Maximum medical improvement means the worker has stopped recovering. It does not necessarily mean the employee has fully healed. Rather, he or she has reached the point where a medical practitioner determines the patient will not progress any further. Maximum medical improvement will change from patient to patient. It depends on the injuries suffered, and the health of the employee. Treatment after the point of maximum medical improvement is meant to keep the patient comfortable and functioning at his or her current level – not fully heal the patient.

Who Determines the Date of Maximum Medical Improvement?

The insurance company does not determine the injured worker’s date of maximum medical improvement – nor does the employer or a lawyer. A doctor is the only party with the authority to determine someone’s point of MMI. A doctor will use many different factors to make this determination, including your range of motion, rate of recovery, and overall prognosis. It can take months or even years for a patient to reach maximum medical improvement. It is important, however, not to rush your doctor’s determination.

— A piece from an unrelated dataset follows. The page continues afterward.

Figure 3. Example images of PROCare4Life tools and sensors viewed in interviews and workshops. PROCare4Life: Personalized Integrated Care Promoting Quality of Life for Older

Pushing a doctor to say you have reached the point of maximum medical improvement when really you have not will only serve to reduce your workers’ compensation benefits. Rushing your doctor’s decision could lead to missed medical bills on your claim. For example, imagine you suffer a severe burn injury at work and require a skin graft surgery for treatment. Six months later, your doctor recommends a second reconstructive surgery. If you rushed your date of MMI, you may not have been able to list the second surgery as part of your workers’ comp claim.

Why Is MMI Important?

It is necessary for a workers’ compensation insurance company to know the employee’s maximum medical improvement to provide fair compensation for a permanent disability, as well as for related medical costs. The insurance company will need to know the date the patient reaches MMI, as well as his or her limitations at this point. Understanding maximum medical improvement is the only way to give an injured worker the amount of compensation necessary to adequately cover lifelong medical needs or disabilities.

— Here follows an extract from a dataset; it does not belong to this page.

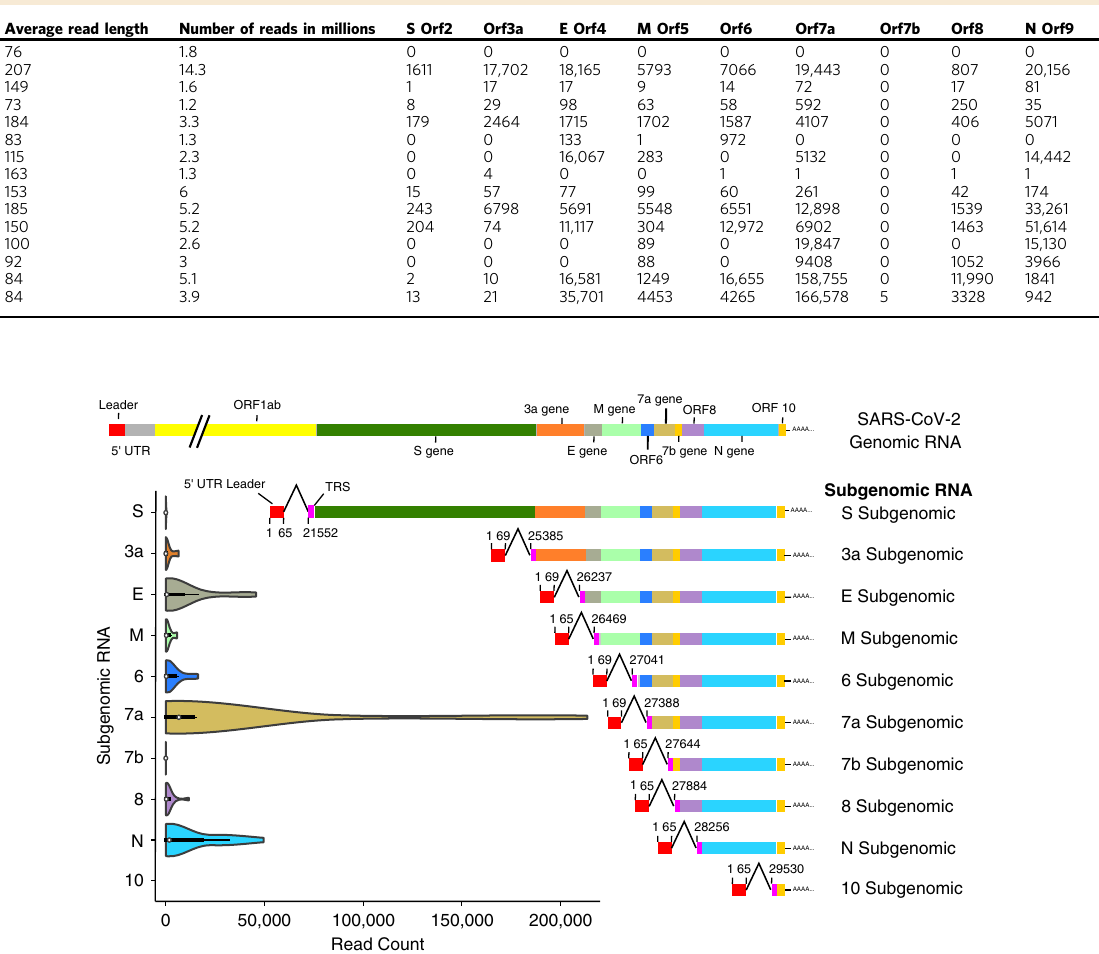
Fig. 1 SARS-CoV-2 genomic and subgenomic RNA structure showing genes and open reading frames (ORF) together with violin plots showing the number of reads per total of 5 million reads in the diagnostic samples mapped to the leader-containing subgenomic RNAs in the fasta fi le used for mapping. The median read count is indicated by the white dot, the interquartile range (IQR) by the thick bar, and the furthest values within 1.5*IQR indicated by the thin black line ( n = 14 data points from 12 biological samples from eight individuals run once). The structure of the SARS-CoV-2 genomic RNA is shown at the top and each subgenomic RNA is illustrated next to the respective violin plot. The nucleotide positions for the leader-TRS (transcription-regulatory sequences) joining locations are indicated alongside each subgenomic RNA (numbering based on reference Wuhan-Hu-1 NC_045512.2/MN908947.3 [https://www.ncbi.nlm.nih.gov/nuccore/NC_045512.2/ and https://www.ncbi.nlm.nih.gov/nuccore/MN908947.3]). In the current study no reads mapped to the tentative Orf10 leader-containing subgenomic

Your employer needs to know your level of MMI, as this will determine the longevity of your temporary total disability benefit payments. The insurance company will only grant these benefits as long as your disability persists. Once you reach your point of maximum medical improvement, your doctor will be able to know if you can return to work. This can help you complete and settle your claim.

Do not let an employer or an insurance company rush your workers’ compensation settlement. You have the right to wait until a doctor determines you have reached the point of maximum medical improvement. Hire an attorney to defend your rights if you believe your claim is worth more.